▶ **ОТРЫВОК**:
::::

Потому и тот же «портрет» В. Астафьева А. Астраханцевым в той же мере выстроен, вычислен, вычерчен, как на чертеже, что и выписан, изображён. И потому, может быть, это и портрет самого А. Астраханцева, того, что он любит, чем восторгается и что не приемлет столь же горячо или с оговорками. Точнее, это только фрагмент автопортрета, ракурс к нему. Более полный можно найти в его замечательной по содержанию и исполнению, рассудочности и эмоциональности книге «Портреты…». В. Астафьев там лишь открывает галерею сибирских самородков в шестнадцать персон, на которые Красноярск так щедр. Но мы не будем говорить сейчас только о ней, памятуя о симбиозе двух главных книг писателя последнего десятилетия, их перетекании из очерка в прозу и обратно, о даре неразличения этих совсем не чуждых друг другу жанров. Очерк и проза тут просто две стороны одного процесса рассказывания о том, что писатель видел, чувствовал, думал, о чём захотел поведать. Причём сейчас же, тотчас, пока не остыло, не умерло, не исчезло: потом уж, постфактум, посмотрим, что же в итоге получилось.
2.

::::

▶ **МАТЕРИАЛ**:

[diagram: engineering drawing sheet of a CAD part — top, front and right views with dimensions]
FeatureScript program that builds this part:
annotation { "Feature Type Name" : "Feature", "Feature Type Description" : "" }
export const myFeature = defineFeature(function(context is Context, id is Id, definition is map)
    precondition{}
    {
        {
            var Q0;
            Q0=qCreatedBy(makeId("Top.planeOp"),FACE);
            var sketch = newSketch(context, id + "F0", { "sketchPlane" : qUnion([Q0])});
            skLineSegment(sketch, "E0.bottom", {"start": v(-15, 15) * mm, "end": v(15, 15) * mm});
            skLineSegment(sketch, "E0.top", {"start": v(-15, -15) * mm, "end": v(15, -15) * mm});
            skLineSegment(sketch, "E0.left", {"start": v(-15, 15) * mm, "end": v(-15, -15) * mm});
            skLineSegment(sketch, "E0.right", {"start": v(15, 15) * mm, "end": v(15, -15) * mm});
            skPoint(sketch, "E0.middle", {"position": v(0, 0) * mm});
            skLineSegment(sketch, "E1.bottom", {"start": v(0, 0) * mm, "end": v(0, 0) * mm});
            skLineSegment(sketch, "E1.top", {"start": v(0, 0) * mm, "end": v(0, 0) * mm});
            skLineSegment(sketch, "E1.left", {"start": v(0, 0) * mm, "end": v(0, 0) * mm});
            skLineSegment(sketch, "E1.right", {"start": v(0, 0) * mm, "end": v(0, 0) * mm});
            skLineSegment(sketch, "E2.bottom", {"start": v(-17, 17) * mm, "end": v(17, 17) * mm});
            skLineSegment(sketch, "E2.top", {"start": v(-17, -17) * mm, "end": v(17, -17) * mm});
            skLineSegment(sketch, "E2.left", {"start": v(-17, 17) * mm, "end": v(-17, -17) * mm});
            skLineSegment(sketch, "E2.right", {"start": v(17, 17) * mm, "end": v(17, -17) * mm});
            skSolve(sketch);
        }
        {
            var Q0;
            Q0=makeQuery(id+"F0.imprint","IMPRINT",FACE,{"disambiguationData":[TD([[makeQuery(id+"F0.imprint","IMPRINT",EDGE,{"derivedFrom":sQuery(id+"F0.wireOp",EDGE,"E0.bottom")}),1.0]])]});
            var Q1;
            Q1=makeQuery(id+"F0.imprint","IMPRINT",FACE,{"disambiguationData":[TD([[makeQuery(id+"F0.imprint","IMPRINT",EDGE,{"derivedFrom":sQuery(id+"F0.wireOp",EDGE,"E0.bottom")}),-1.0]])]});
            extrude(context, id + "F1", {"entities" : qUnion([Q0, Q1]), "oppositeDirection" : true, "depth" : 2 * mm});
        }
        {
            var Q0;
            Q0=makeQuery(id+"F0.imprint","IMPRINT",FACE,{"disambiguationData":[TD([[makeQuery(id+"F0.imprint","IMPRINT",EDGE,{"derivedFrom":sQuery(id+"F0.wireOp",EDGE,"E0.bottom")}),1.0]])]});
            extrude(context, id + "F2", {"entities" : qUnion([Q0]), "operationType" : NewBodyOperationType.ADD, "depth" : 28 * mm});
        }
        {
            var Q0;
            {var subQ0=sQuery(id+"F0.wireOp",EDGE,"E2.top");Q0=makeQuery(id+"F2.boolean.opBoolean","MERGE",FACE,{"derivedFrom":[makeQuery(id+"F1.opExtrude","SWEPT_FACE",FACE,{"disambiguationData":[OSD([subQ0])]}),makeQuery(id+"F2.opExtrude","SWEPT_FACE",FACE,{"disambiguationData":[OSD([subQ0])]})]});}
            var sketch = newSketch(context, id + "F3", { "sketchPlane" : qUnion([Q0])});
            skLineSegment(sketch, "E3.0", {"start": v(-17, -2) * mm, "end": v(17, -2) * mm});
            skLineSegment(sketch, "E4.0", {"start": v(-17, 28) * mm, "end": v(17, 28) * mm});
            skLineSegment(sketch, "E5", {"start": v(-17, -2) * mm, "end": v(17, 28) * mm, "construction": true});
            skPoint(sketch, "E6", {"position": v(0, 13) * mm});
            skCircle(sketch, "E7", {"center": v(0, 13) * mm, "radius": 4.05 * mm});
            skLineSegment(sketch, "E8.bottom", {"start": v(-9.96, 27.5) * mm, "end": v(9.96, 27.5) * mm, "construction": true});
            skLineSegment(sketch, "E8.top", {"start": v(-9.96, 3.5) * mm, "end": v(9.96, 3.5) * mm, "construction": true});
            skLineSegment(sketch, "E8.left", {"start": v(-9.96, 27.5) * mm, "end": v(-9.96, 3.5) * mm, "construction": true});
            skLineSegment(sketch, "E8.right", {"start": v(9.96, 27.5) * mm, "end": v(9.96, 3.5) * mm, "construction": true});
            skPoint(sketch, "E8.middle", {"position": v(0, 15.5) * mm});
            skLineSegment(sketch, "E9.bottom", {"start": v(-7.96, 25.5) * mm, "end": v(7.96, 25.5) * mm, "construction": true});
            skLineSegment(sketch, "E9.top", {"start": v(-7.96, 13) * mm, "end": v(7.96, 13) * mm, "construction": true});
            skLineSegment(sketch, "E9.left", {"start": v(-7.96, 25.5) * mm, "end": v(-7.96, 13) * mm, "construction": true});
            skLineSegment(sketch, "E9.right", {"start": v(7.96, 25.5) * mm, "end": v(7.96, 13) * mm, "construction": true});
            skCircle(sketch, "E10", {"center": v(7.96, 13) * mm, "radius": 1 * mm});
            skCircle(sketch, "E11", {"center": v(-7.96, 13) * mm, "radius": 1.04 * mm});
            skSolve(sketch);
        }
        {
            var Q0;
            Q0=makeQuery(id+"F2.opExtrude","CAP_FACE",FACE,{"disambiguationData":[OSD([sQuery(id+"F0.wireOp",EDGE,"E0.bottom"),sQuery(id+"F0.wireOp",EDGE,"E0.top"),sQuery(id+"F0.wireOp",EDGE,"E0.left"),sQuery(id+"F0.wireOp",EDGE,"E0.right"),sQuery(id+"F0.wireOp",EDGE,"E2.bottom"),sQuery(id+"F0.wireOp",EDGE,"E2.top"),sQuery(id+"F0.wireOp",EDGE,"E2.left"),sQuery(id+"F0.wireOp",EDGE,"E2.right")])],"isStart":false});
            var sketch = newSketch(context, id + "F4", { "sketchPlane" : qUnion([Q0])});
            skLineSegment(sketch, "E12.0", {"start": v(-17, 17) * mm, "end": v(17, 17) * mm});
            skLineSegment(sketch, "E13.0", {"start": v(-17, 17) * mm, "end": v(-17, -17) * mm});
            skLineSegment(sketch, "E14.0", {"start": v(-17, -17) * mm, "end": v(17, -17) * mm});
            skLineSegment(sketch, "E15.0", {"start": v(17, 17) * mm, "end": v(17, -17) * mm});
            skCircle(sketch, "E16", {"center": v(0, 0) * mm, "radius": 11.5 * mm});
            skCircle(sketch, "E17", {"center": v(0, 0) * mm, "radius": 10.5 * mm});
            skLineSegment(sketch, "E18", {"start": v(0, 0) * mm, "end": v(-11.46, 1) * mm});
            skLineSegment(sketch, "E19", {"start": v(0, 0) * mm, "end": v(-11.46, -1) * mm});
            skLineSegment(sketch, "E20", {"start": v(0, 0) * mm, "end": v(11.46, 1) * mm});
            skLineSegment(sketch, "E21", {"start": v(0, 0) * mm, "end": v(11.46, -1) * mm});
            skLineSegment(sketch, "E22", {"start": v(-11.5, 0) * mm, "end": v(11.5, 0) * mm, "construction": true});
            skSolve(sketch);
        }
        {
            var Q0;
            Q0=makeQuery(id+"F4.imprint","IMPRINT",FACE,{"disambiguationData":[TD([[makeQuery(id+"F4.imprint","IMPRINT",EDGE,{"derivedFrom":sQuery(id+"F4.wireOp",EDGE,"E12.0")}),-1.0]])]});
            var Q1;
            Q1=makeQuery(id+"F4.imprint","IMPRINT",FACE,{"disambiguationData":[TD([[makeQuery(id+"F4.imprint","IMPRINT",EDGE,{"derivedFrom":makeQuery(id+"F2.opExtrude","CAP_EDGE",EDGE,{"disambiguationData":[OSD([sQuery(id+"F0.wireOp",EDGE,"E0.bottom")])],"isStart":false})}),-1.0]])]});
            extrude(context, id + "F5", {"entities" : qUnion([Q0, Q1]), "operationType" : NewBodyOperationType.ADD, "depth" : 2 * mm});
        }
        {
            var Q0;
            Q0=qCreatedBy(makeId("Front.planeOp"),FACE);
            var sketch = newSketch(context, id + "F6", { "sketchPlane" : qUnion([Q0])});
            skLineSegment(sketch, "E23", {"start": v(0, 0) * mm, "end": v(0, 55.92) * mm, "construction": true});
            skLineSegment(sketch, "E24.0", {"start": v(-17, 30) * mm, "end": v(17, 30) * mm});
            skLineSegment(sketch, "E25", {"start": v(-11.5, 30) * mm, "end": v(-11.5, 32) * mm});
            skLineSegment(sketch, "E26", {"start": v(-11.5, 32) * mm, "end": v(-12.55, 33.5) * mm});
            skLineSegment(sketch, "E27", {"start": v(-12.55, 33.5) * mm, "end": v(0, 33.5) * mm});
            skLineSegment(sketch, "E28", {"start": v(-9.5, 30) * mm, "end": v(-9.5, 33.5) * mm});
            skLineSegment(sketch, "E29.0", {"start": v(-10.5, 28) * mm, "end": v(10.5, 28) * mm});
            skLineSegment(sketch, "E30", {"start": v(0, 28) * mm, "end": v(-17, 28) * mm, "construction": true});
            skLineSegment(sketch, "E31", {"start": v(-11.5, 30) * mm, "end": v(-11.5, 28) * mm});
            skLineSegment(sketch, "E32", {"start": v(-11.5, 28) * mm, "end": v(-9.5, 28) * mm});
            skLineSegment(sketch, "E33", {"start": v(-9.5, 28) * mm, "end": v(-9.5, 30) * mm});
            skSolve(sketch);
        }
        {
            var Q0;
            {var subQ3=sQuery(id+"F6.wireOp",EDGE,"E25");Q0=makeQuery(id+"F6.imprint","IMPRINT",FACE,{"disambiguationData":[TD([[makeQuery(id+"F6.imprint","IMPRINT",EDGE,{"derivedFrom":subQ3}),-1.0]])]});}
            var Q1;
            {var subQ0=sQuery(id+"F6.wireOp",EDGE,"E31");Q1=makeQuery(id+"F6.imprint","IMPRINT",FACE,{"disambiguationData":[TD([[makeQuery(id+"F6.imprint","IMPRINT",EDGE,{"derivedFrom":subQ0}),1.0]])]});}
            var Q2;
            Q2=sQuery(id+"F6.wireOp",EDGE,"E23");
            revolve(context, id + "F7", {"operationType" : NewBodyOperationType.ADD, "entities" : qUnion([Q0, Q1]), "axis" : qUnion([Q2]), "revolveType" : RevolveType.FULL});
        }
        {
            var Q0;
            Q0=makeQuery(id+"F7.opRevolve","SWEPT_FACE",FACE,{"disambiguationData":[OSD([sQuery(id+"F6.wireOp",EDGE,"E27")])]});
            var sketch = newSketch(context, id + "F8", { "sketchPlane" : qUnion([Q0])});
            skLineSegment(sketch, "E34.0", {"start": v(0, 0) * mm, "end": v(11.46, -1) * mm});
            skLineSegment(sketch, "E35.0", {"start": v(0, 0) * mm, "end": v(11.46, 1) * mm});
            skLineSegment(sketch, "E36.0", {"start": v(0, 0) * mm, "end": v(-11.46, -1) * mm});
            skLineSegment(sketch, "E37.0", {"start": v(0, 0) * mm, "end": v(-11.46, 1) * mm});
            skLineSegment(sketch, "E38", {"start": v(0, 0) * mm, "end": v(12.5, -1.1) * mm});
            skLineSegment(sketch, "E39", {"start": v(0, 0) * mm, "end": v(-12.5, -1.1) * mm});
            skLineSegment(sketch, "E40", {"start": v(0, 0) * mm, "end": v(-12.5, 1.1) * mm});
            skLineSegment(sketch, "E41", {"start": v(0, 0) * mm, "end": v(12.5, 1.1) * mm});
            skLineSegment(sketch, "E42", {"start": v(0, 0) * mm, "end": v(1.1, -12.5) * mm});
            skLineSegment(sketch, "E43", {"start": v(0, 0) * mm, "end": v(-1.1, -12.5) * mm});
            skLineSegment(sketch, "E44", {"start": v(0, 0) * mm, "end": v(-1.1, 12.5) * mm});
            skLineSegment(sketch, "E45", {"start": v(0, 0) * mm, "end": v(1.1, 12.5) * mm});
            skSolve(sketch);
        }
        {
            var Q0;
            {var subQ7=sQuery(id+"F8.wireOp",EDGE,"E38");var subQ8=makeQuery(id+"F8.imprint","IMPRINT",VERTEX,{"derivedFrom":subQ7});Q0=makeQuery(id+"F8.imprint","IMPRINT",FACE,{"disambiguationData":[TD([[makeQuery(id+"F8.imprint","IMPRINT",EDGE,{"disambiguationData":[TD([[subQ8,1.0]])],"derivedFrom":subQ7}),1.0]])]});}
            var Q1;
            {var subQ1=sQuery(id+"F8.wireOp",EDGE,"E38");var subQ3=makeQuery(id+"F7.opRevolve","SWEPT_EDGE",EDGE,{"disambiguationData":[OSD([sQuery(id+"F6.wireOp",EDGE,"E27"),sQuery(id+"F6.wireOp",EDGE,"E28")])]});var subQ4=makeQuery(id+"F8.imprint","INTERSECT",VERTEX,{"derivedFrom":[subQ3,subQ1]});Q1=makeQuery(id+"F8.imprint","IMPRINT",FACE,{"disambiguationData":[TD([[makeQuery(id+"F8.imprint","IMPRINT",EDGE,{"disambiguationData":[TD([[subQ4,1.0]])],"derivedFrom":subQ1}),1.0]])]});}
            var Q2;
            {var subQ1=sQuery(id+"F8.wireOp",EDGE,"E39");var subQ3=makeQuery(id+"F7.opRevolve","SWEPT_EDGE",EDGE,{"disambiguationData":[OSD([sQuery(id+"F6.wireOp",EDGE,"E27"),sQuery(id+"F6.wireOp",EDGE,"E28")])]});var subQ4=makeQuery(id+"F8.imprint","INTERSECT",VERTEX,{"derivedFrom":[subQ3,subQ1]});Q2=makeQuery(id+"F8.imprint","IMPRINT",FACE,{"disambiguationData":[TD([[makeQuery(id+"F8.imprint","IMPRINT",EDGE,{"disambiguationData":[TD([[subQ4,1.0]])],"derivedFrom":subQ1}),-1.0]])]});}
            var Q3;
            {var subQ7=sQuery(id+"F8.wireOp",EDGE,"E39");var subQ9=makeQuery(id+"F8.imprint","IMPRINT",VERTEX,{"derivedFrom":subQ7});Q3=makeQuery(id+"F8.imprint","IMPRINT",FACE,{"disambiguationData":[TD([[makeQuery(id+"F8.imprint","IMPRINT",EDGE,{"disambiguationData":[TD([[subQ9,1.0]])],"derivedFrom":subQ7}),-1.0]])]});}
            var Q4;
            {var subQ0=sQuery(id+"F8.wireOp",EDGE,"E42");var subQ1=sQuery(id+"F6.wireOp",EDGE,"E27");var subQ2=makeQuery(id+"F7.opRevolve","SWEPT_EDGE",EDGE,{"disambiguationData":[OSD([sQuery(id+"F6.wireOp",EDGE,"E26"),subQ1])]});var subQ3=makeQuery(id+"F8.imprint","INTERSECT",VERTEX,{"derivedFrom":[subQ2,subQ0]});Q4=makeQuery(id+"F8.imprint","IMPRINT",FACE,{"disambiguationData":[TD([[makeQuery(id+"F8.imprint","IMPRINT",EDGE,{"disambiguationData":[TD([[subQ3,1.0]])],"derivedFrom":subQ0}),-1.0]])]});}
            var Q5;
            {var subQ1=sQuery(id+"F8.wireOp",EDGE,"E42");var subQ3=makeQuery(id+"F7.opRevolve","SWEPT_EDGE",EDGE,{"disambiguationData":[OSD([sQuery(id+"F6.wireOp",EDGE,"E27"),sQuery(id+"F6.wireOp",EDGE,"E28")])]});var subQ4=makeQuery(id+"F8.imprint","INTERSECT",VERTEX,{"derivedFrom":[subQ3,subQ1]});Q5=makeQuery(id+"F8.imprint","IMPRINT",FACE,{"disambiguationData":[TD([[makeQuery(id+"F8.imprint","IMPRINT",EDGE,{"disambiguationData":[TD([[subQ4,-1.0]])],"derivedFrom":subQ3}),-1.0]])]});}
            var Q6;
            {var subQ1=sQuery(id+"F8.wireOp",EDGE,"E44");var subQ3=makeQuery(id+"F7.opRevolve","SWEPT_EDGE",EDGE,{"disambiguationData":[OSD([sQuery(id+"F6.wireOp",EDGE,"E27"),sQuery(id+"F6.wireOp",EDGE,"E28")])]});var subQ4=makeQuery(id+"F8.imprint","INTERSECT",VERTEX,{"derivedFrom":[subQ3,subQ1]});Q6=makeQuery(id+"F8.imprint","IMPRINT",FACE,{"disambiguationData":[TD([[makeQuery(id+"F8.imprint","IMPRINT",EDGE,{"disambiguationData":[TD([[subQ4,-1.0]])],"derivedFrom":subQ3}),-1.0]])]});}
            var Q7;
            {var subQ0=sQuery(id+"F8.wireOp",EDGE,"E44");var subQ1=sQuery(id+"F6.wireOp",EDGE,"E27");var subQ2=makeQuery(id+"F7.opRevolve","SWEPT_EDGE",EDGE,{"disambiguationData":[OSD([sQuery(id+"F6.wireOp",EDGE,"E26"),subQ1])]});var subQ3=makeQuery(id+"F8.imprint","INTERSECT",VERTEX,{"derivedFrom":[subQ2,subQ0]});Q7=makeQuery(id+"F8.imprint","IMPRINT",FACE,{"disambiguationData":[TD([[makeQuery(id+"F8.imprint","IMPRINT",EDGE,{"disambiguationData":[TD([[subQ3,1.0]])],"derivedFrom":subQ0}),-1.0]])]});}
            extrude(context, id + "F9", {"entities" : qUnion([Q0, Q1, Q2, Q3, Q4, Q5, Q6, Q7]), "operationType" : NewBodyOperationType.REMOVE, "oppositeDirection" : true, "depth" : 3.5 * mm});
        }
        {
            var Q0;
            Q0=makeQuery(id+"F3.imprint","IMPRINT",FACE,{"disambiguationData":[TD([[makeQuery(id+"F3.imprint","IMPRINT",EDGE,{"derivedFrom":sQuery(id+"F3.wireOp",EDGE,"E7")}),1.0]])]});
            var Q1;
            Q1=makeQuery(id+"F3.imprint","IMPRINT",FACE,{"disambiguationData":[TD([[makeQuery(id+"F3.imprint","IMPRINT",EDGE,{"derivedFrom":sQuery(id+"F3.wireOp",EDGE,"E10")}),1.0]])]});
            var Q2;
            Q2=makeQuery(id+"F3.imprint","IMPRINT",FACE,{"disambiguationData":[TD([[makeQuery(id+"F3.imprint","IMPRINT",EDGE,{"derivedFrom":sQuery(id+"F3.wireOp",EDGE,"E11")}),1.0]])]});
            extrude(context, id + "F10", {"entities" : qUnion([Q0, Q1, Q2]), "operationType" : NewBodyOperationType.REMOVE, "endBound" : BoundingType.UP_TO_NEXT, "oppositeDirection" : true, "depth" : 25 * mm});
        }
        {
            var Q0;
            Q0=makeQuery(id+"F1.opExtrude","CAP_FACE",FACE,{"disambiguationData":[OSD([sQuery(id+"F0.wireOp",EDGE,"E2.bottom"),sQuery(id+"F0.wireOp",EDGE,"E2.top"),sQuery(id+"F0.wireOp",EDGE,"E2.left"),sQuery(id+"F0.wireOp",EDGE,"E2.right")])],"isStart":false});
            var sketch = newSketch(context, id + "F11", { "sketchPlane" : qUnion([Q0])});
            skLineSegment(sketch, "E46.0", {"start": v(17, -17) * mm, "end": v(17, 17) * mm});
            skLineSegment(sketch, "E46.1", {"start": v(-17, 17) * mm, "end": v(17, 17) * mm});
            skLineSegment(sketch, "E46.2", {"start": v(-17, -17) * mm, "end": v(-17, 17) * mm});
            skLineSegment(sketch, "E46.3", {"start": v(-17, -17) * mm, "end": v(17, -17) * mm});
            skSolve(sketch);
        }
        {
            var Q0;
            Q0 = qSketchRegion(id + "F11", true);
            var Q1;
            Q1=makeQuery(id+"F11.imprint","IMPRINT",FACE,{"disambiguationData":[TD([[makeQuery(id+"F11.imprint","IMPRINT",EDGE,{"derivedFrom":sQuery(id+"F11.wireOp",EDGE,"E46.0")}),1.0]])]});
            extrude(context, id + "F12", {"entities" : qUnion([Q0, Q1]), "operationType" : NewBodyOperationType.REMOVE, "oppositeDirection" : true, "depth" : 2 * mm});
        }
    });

::::

▶ **ЗАДАНИЯ**:
1. Сколько персон, согласно отрывку, в галерее сибирских самородков из книги «Портреты…»?
2. Согласуются ли с отрывком эти утверждения? (a) В книге «Портреты…» галерею открывает В. Астафьев. (b) Очерк и проза названы жанрами, чуждыми друг другу. (c) «Портрет» В. Астафьева назван полным автопортретом А. Астраханцева.
3. Какими краткими причастиями отрывок описывает, как А. Астраханцев создал «портрет» В. Астафьева? Перечислите все.

▶ **ОТВЕТЫ**:
1. Шестнадцать.

2.
(a) Да: «В. Астафьев там лишь открывает галерею сибирских самородков в шестнадцать персон».
(b) Нет: «о даре неразличения этих совсем не чуждых друг другу жанров».
(c) Нет: «Точнее, это только фрагмент автопортрета, ракурс к нему».

3. Выстроен, вычислен, вычерчен, выписан, изображён.